Cet article a été mis à jour pour la dernière fois le 10/07/2024 à 22:57.
Georges Michel
Georges Michel
Editorialiste à BV, colonel (ER)

Vos commentaires

51 commentaires

  1. Il y a belle lurette hélas que les promotions dans l’ordre de la Légion d’Honneur ont perdu toute justification réelle, comme d’ailleurs les panthéonisations. Il faut complètement s’en désintéresser.

  2. J’ai eu l’honneur de croiser le père LALLEMAND au 1er RCP à Idron au début des années 80. Un grand et saint HOMME !!! Toujours présent, à l’écoute et sur le terrain. Et je n’ai découvert que plus tard qu’il avait sauté sur Kolwezi qui a l’époque était LE fait d’armes des TAP et de la LE. Respect Padre et heureux d’avoir croisé votre route.

  3. Une promotion oubliée :  » Ministère de l’intérieur – Au grade de commandeur – M. Lallement (Didier, Jean-Jacques), préfet de police.
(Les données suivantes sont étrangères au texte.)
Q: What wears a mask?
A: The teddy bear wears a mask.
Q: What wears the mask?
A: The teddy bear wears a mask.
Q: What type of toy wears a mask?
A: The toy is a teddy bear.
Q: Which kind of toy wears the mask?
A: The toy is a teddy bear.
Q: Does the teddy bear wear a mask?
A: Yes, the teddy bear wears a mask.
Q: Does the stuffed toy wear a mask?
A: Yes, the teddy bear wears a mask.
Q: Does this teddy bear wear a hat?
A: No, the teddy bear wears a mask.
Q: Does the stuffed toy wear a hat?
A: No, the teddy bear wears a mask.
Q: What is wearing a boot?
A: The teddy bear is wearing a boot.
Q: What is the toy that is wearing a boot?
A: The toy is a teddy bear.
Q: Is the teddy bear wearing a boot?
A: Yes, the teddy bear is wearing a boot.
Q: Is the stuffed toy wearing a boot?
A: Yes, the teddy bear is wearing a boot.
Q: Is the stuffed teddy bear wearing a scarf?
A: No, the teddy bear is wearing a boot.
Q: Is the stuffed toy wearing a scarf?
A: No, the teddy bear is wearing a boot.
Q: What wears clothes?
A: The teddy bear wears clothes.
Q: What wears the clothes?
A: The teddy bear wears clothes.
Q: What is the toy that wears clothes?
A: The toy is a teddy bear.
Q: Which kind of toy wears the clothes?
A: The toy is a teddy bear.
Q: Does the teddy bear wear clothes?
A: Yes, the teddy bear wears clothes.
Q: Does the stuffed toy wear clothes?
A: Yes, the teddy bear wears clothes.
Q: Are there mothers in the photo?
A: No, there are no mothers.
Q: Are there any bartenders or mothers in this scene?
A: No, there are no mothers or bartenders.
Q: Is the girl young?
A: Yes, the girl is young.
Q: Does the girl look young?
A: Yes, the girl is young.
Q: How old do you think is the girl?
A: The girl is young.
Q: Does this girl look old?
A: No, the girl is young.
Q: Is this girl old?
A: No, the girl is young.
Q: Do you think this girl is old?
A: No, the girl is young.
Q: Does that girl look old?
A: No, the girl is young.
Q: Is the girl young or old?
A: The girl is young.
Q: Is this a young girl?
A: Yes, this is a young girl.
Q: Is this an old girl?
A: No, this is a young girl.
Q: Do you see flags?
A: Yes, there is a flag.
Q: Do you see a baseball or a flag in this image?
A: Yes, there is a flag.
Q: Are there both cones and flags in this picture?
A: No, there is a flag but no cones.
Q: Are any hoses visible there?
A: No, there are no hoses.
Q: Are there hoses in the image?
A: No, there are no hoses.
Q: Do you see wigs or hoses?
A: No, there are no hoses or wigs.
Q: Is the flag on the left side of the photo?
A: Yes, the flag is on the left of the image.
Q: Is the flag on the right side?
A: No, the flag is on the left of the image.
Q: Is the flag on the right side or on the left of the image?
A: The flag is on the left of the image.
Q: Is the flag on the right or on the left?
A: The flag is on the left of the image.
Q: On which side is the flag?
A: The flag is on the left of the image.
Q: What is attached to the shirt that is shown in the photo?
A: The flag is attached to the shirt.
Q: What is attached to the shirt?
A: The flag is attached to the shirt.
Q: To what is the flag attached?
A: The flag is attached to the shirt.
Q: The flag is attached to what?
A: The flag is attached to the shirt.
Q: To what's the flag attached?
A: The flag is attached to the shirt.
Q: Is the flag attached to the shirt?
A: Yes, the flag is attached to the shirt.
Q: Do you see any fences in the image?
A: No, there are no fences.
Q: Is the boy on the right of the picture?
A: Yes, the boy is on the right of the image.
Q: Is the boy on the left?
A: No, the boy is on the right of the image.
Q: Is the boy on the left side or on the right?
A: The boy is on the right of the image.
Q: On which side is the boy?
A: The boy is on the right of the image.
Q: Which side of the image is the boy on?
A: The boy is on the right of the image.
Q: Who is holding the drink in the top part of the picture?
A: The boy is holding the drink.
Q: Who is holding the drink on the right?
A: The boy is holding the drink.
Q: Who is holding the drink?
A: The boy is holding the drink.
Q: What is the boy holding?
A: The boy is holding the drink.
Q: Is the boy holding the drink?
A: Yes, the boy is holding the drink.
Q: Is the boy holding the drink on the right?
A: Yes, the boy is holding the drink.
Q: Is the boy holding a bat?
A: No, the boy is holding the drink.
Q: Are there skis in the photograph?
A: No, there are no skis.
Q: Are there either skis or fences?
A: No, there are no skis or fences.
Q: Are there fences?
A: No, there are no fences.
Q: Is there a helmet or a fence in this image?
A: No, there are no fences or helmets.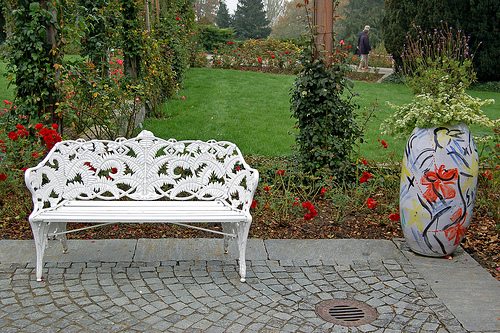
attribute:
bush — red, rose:
[2, 109, 86, 260]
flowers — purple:
[390, 19, 472, 88]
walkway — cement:
[345, 57, 391, 77]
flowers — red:
[366, 200, 377, 210]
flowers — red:
[304, 214, 310, 219]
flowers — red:
[318, 187, 326, 195]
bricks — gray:
[244, 297, 260, 307]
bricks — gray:
[149, 281, 165, 292]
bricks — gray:
[38, 302, 59, 312]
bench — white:
[23, 127, 261, 281]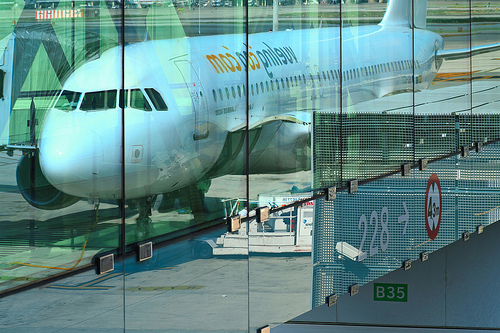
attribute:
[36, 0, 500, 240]
airplane — parked, big, white, large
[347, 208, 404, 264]
228 — white, pointing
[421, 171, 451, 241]
sign — red, white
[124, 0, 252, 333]
windows — large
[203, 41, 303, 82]
logo — on left side, yellow, gray, orange, grey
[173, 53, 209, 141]
door — for loading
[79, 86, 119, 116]
windshield — large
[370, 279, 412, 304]
b35 — white, written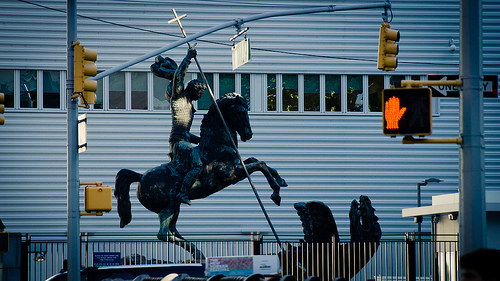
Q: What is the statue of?
A: A man riding a horsre.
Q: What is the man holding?
A: A cross on a long pole.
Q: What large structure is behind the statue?
A: A building.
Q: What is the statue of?
A: A man on a horse.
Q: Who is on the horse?
A: A man.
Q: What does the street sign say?
A: No walking.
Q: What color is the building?
A: White.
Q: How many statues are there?
A: 1.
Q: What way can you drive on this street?
A: Left.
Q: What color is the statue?
A: Black.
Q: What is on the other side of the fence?
A: A street.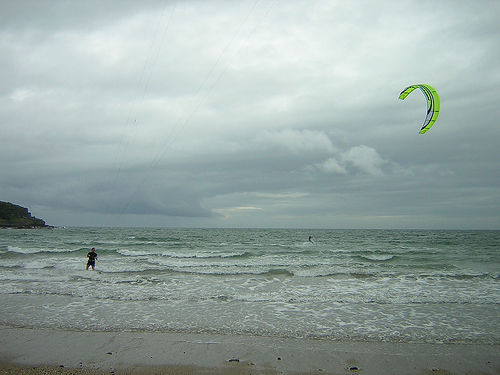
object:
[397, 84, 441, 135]
kite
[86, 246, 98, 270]
man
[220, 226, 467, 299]
water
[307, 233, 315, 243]
person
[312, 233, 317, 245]
surfboard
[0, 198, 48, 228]
part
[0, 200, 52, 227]
land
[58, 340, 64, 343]
sand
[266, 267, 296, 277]
waves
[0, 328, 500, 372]
shore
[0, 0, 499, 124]
clouds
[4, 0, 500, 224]
sky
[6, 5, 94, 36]
no birds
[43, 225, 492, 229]
horizon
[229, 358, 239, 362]
rock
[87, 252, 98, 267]
black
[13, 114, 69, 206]
left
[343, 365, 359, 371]
seaweed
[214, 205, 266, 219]
su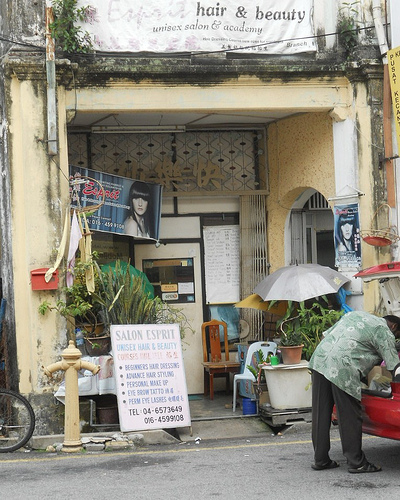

Officier du 3 février 2012  » . Les gilets jaunes , soit 2.500 blessés , dont vingt-quatre éborgnés et cinq manchots , apprécieront modérément . Quant aux policiers (1.800 blessés), leur exposition résulte clairement de carences de commandement .

  4. Que le Père Yannick Lallemand soit élevé à la dignité de grand officier de la Légion d’honneur est plus que mérité. Par contre, Elisabeth Borne (Bornstein) mérite plutôt son grade dans la légion du déshonneur.

  5. Bravo Padre pour cette décoration largement méritée. De Là-Haut, Geneviève de Galard elle aussi Légionnaire d’Honneur assistera à votre promotion.
    Merci Georges Michel pour la fin de votre article (j’ai déjà oublié le début).

    • Geneviève de Galard est décédée récemment à l’âge de 99 ans. J’espère qu’elle avait reçu cette légion d’ honneur distribué à n’importe qui de nos jours. Il suffit d’avoir été connu du grand public, et encore !

  6. On me la donnerait, je n’en voudrais pas. Quant à la « cravate de Borne », c’est plutôt la cravate de STOLYPINE qu’elle mérite, mais la gôôôche va peut-être s’en charger…

  7. c’est en récompense du nombre de 49.3 qui par le nombre et la super arnaque politicienne mérite effectivement une décoration de la Macronie. De la France, c’est loin d’être sûr ! ! !

  8. A vous faire définitivement préférer l’ordre de Saint-Louis à tous ces « chevaliers » qui n’auraient certainement pas dédaigné voter la mort du Roi…

  9. Avec les derniers présidents dont Macron le fossoyeur de la France, la Légion d’honneur devient un fourre-tout où on ramasse plus facilement l’ivraie que le bon grain.

  10. Cette belle décoration digne de notre grand empereur pour honorer ses braves ,va finir par me dégoûter..elle décernée a n’importe qui et pour n,importe quoi ..d’autres parts les grades n’existent plus ? Pour moi c,est trainer les belles choses dans la boue .affligeant et lamentable.

  11. La rosette est toujours très convoitée par les courtisans et autres vaniteux, mais hélas très démonétisée (démocratisée?). Un peu comme le baccalauréat.
    Elle devrait être réservée aux auteurs d’actes héroïques en priorité, à ceux qui ont fait de Grandes choses, et en tout cas beaucoup plus contingentée.

  12. totalement déplacé comme d’ailleurs pour les présidents de la république….les hollande macron et compagnie. on est décoré de la légion d’honneur pour des actes de bravoure et non pour une vingtaine de 49.3.

  13. Normal qu’elle soit décorée. Elle est la championne, hors catégorie, du lancé du 49.3. A ces nombreuses occasions, elle a engagé sa responsabilité. Elle a creusé la dette. Si elle est responsable réellement, que fera-t-elle pour compenser ses erreurs ???